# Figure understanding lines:

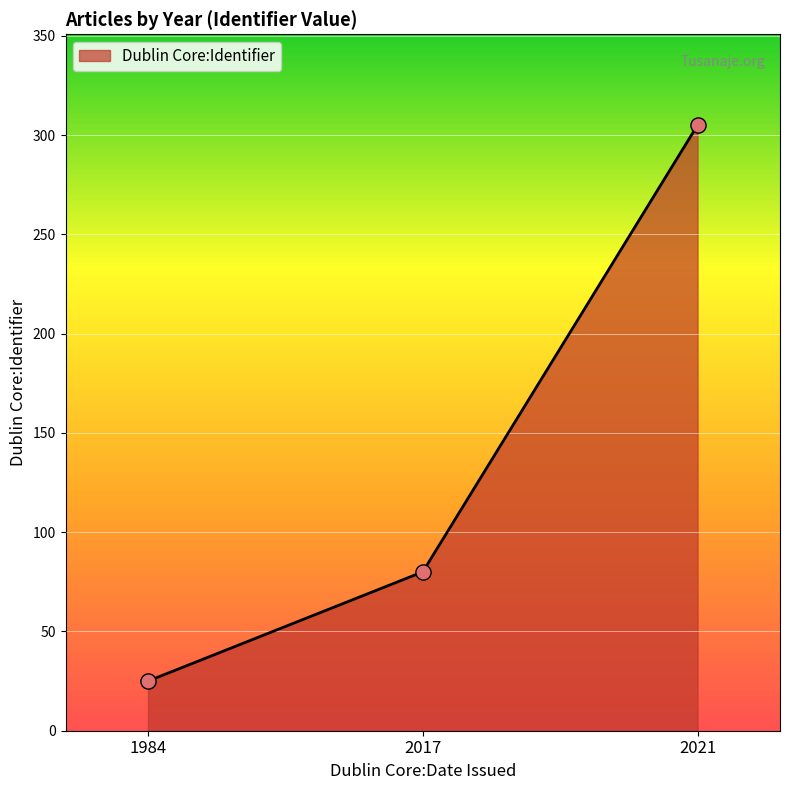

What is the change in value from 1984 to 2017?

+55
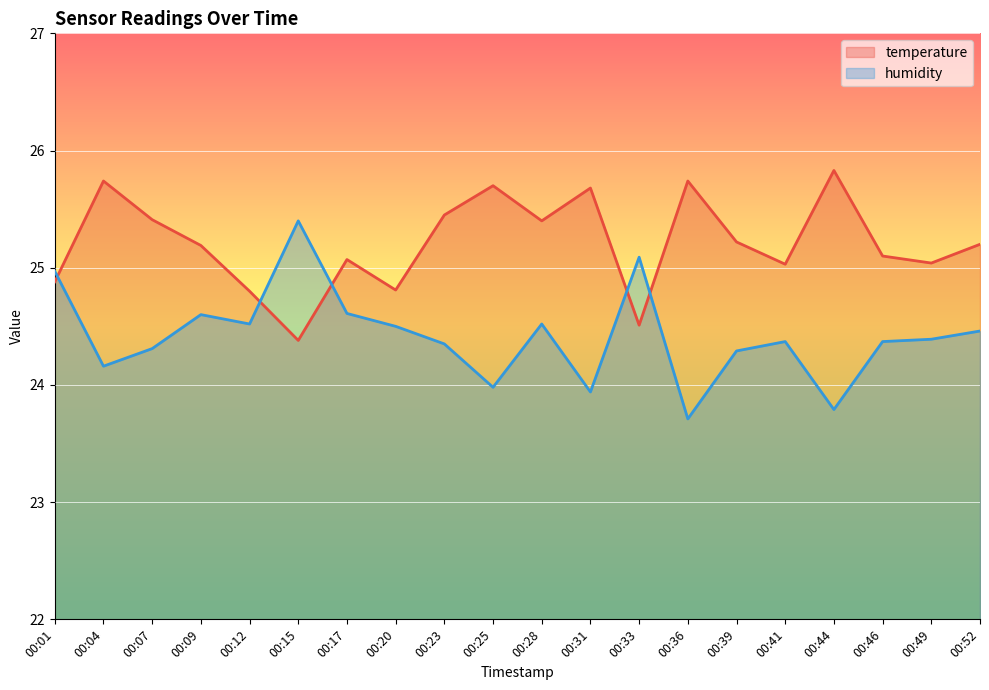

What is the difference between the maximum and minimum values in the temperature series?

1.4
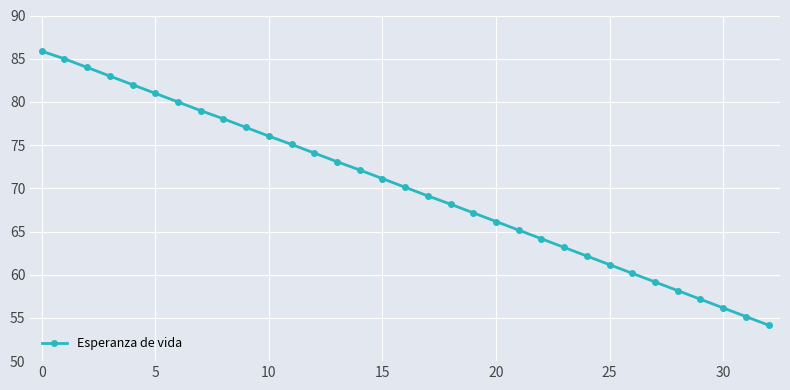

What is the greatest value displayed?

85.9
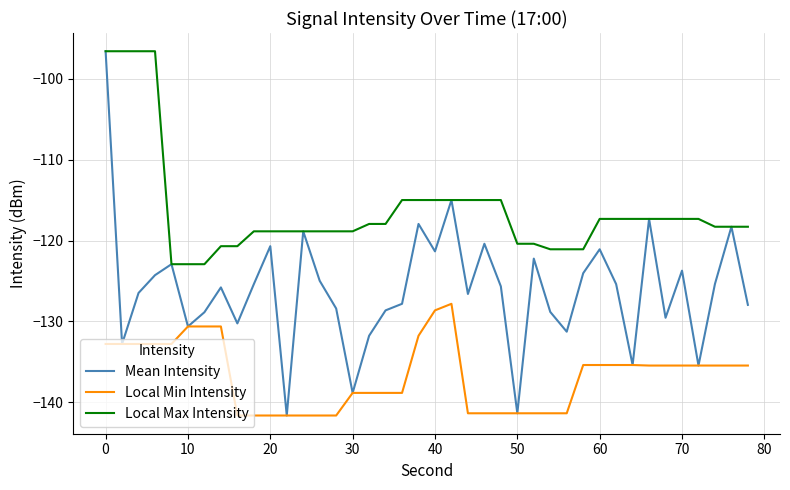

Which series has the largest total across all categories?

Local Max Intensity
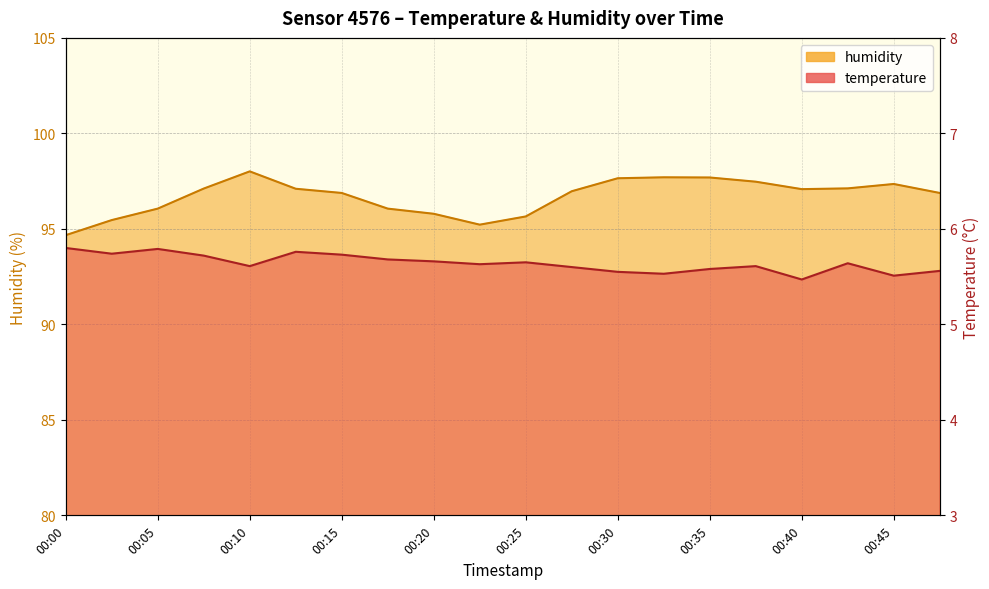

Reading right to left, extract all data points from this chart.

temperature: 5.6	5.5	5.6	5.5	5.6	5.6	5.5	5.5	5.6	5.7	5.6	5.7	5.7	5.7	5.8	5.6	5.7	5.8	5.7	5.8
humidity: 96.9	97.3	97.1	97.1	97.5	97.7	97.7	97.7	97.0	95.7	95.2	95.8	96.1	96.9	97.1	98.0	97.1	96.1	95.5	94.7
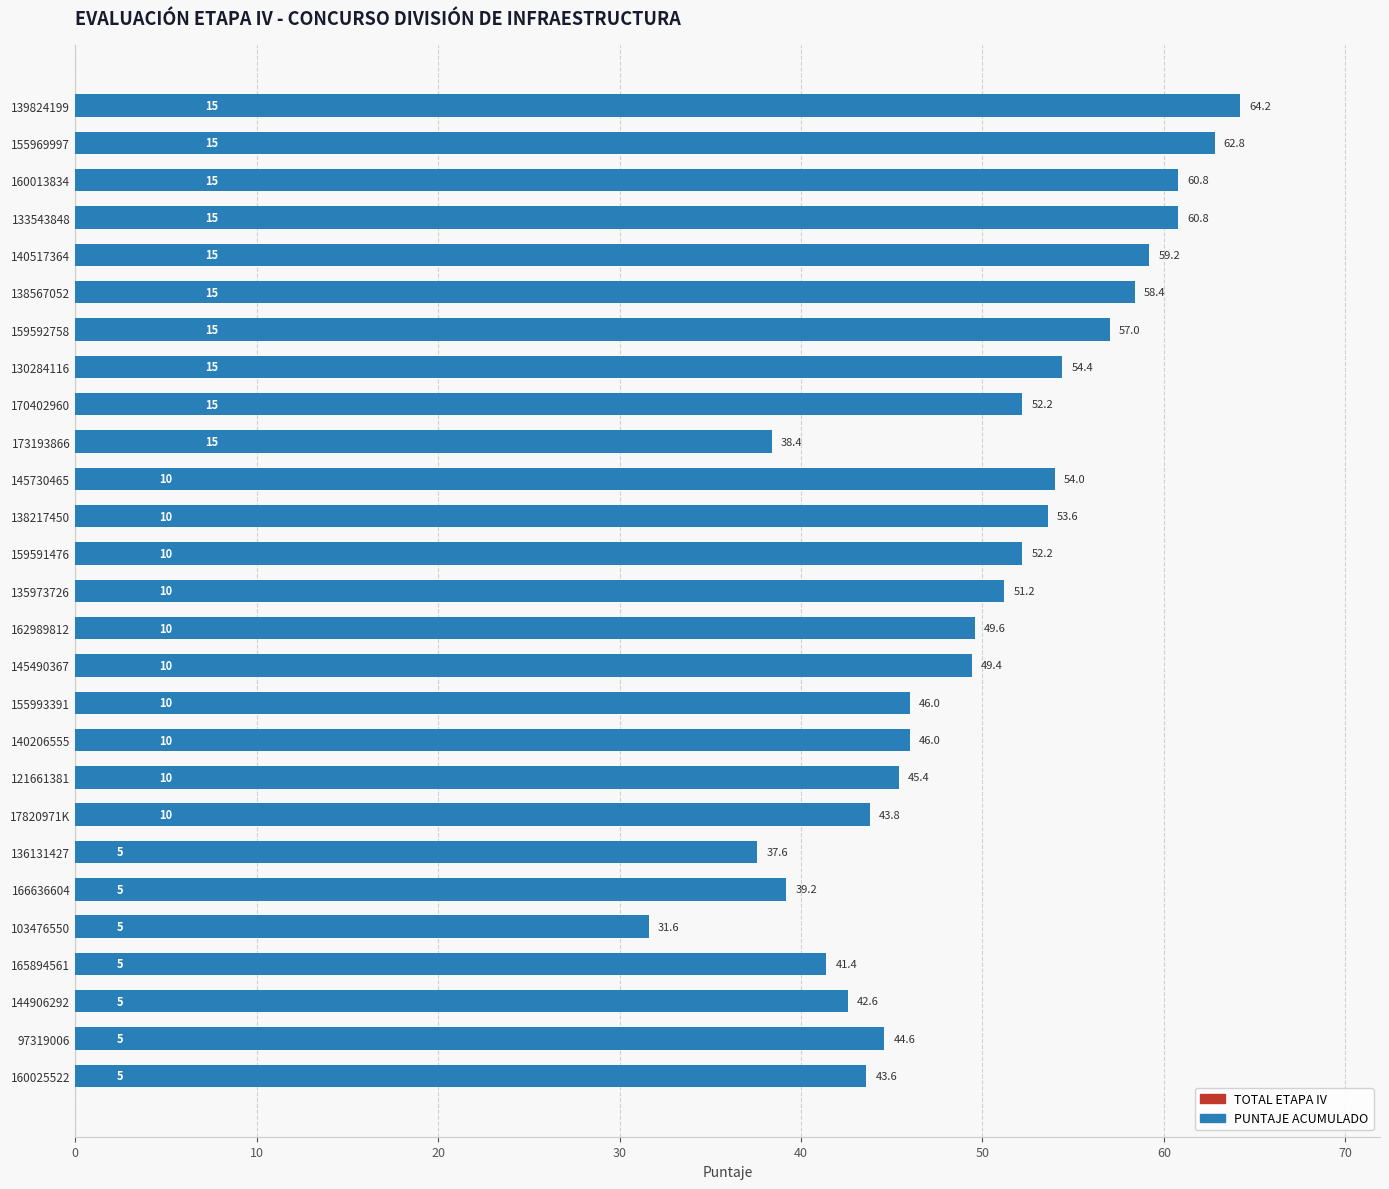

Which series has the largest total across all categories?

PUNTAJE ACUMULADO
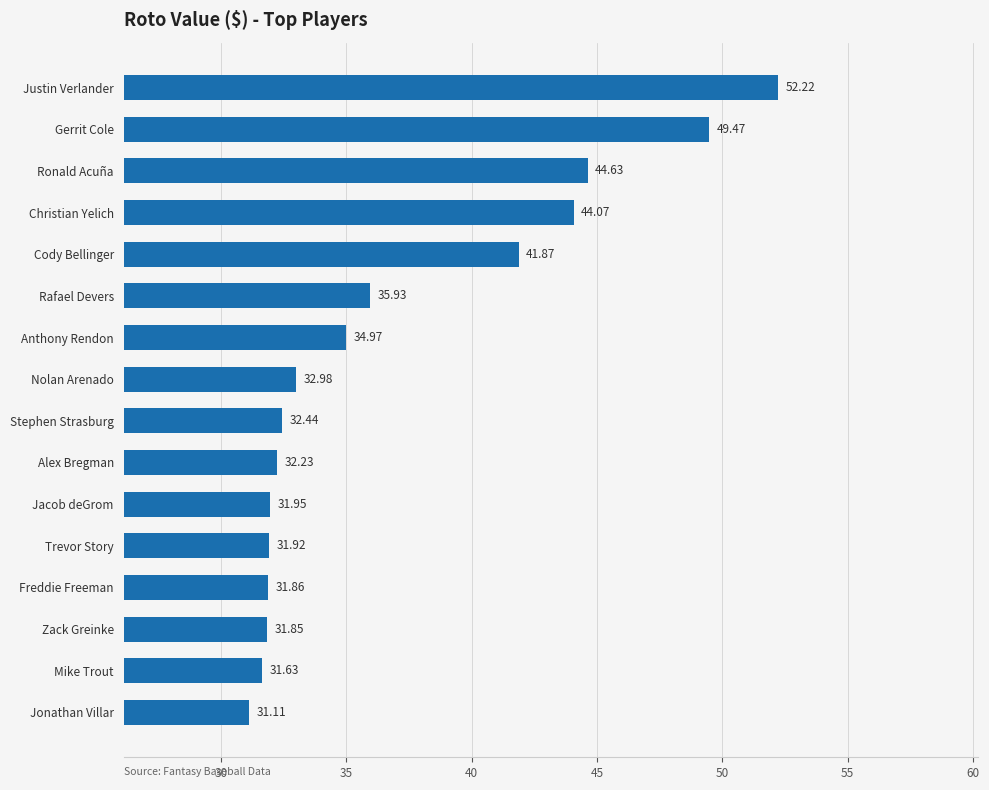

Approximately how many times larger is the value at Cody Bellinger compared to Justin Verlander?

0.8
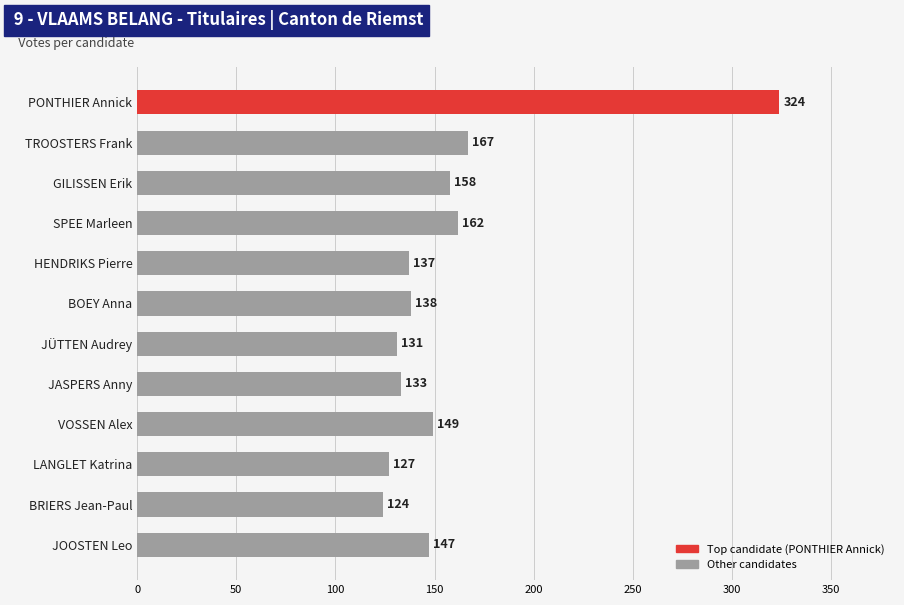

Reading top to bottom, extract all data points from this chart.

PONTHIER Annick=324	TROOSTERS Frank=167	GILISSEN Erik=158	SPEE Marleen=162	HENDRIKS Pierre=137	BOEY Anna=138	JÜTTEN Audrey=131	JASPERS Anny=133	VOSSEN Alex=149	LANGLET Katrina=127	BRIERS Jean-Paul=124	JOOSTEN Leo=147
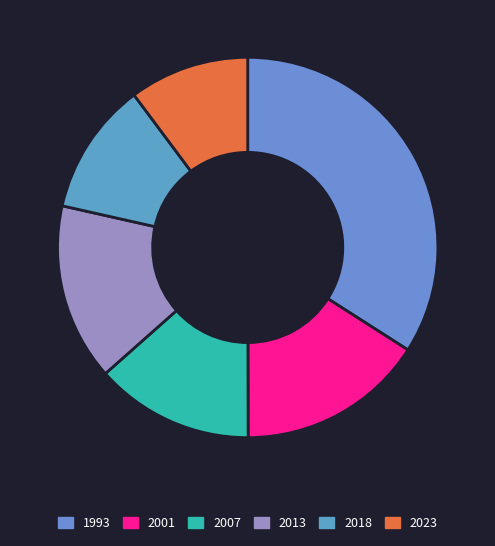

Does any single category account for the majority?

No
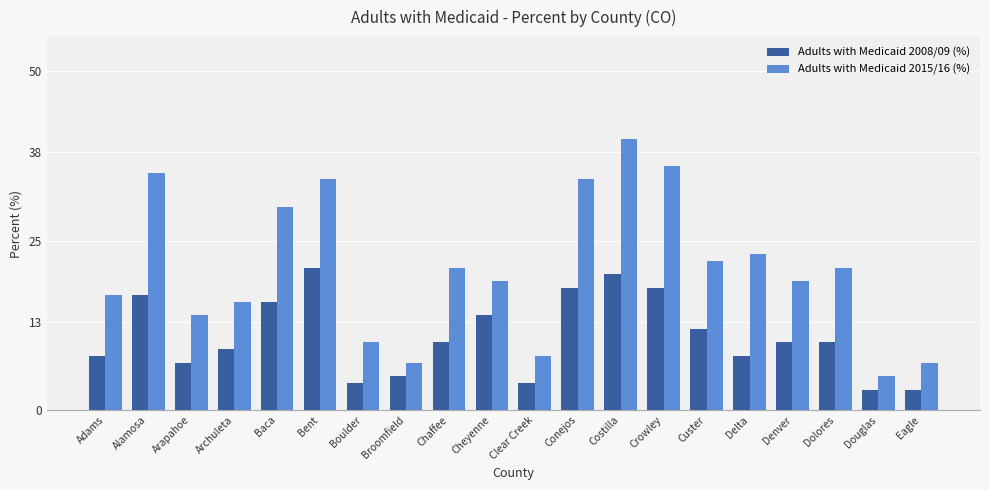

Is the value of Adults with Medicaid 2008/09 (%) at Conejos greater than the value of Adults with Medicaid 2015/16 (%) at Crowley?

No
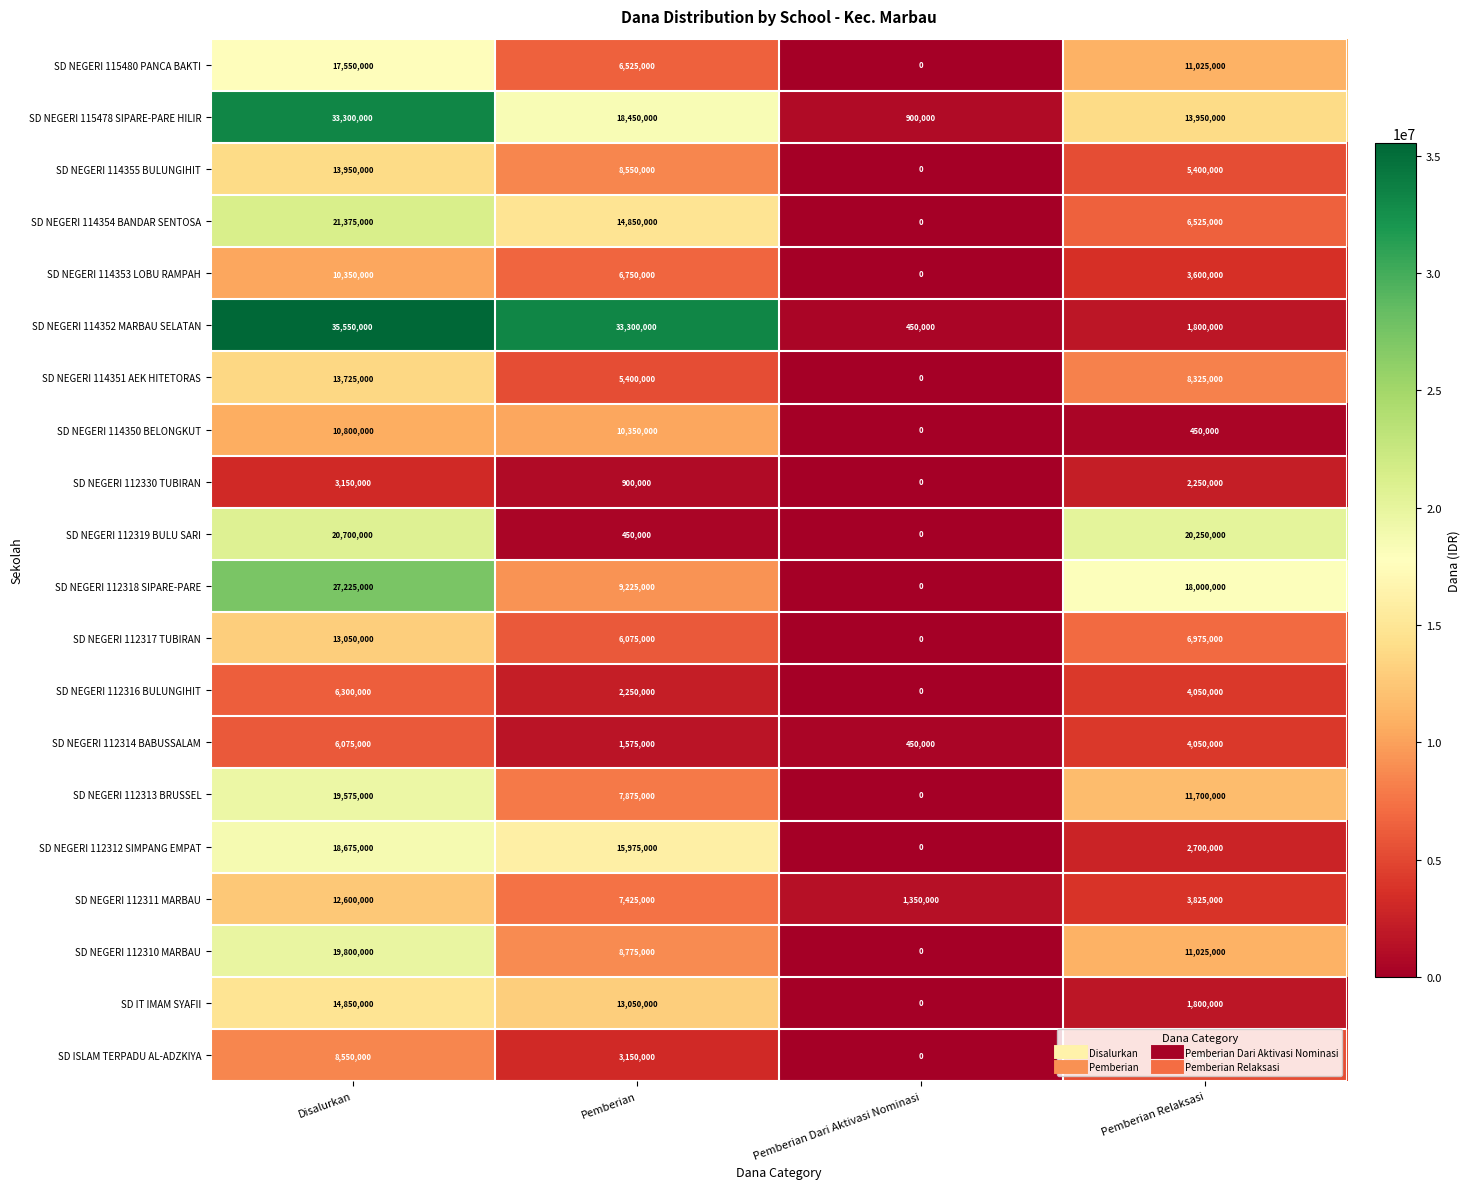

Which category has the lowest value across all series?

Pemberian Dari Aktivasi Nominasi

# Your goal:
Copy all the lines above word for word, omitting the pictures.

# Answer for the task:
What is the change in value from 1984 to 2017?

+55

What is the difference between the maximum and minimum values in the temperature series?

1.4

What is the greatest value displayed?

85.9

Which series has the largest total across all categories?

Local Max Intensity

Reading right to left, extract all data points from this chart.

temperature: 5.6	5.5	5.6	5.5	5.6	5.6	5.5	5.5	5.6	5.7	5.6	5.7	5.7	5.7	5.8	5.6	5.7	5.8	5.7	5.8
humidity: 96.9	97.3	97.1	97.1	97.5	97.7	97.7	97.7	97.0	95.7	95.2	95.8	96.1	96.9	97.1	98.0	97.1	96.1	95.5	94.7

Which series has the largest total across all categories?

PUNTAJE ACUMULADO

Approximately how many times larger is the value at Cody Bellinger compared to Justin Verlander?

0.8

Reading top to bottom, extract all data points from this chart.

PONTHIER Annick=324	TROOSTERS Frank=167	GILISSEN Erik=158	SPEE Marleen=162	HENDRIKS Pierre=137	BOEY Anna=138	JÜTTEN Audrey=131	JASPERS Anny=133	VOSSEN Alex=149	LANGLET Katrina=127	BRIERS Jean-Paul=124	JOOSTEN Leo=147

Does any single category account for the majority?

No

Is the value of Adults with Medicaid 2008/09 (%) at Conejos greater than the value of Adults with Medicaid 2015/16 (%) at Crowley?

No

Which category has the lowest value across all series?

Pemberian Dari Aktivasi Nominasi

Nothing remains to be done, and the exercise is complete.